Appropriators Criticize Senate Finance Provision in FAA Reauthorization

Sept. 28, 2007
Trust fund monies become an issue

Legislation that would reauthorize the Federal Aviation Administration has run afoul of Senate appropriators.

In a Sept. 20 letter to the Finance Committee, appropriators criticized draft provisions that would make new FAA revenue off-limits to the appropriations process. The Finance panel wrote the revenue provisions, which will be merged with the Senate's FAA bill (S 1300).

"In our view, such an action would be inappropriate and detrimental to the Congress' ability to review and control FAA spending," the appropriators wrote.

The letter was signed by Sens. Robert C. Byrd, D-W.Va., and Thad Cochran, R-Miss., the chairman and ranking member of the Appropriations Committee; and Patty Murray, D-Wash., and Christopher S. Bond, R-Mo., the chairwoman and ranking member of the Transportation-HUD Subcommittee.

At issue are Finance provisions that would raise some aviation taxes and deposit the revenues into a new sub-account of the Airport and Airways Trust Fund. Those funds would be dedicated to modernizing the air traffic control system.

According to a Senate aide familiar with the Finance draft -- which has not yet been reported to the full Senate -- the new sub-account would be classified as mandatory spending, not subject to appropriations.

Additionally, spending from this account would have to be approved by a seven-member air traffic control modernization board established by the larger bill. The board would be made up of the FAA administrator, a Defense Department official, someone with a "fiduciary responsibility to represent the public interest" and four aviation-industry stakeholders.

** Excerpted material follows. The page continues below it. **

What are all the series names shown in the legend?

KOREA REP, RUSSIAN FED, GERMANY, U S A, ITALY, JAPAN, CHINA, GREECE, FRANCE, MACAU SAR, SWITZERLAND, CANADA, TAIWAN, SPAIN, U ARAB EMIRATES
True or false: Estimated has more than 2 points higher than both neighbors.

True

"Given the FAA's record, we do not see any merit in putting any part of the FAA modernization budget on 'automatic pilot' and substituting our committee's oversight role with that of an un-elected 'Modernization Board' that is not answerable to the taxpayers," the senators wrote in their letter. "We strongly oppose such efforts and ask that you revise these provisions before the bill is brought before the full Senate for debate."

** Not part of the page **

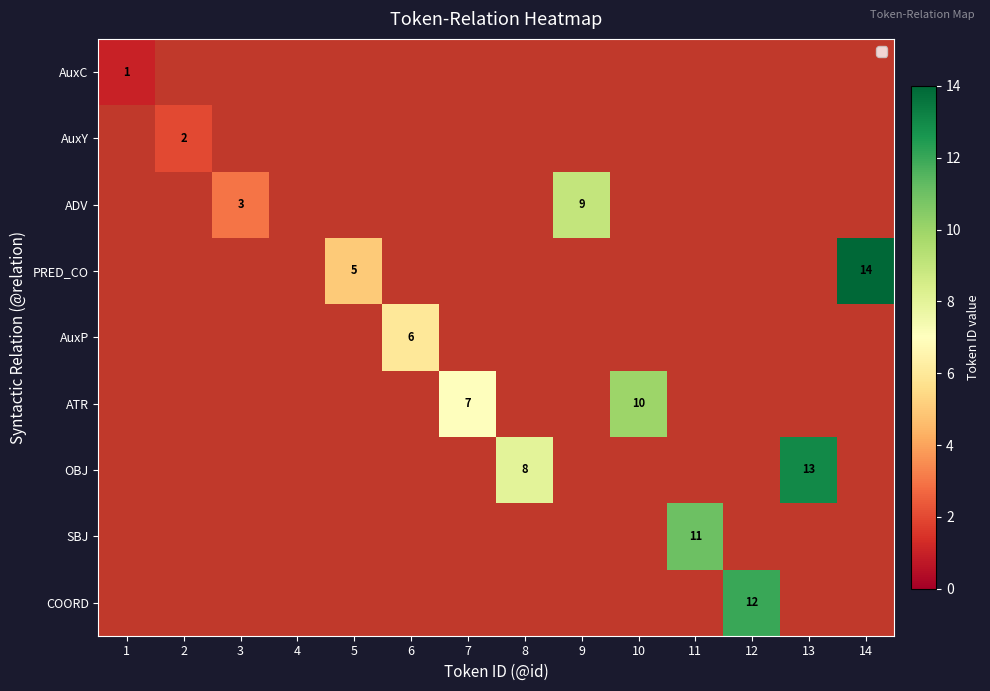

What is the smallest value displayed?

1.0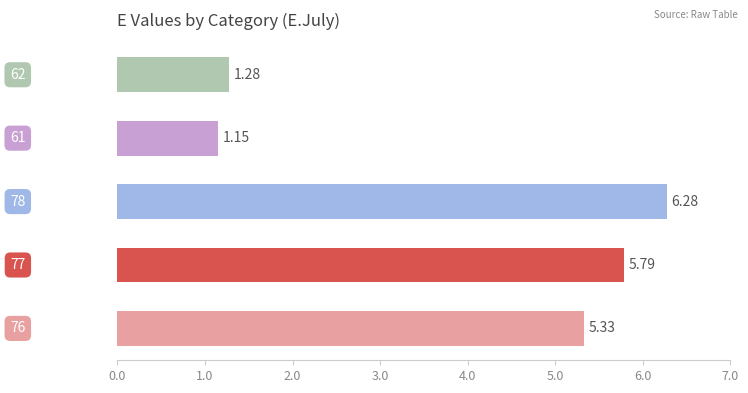

What is the sum of all values?

19.8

The House passed its FAA reauthorization (HR 2881) on Sept. 24. It is unclear when the Senate's version may see floor time.

Lawmakers are working to get a short-term extension of the FAA's programs cleared before the current authorization (PL 108-176) expires Sept. 30.

The programs could be extended temporarily either with a stand-alone bill (HR 3540), which would extend the FAA for three months; or with a continuing resolution (H J Res 52), which would extend the agency through Nov. 16, along with the rest of the government's funding.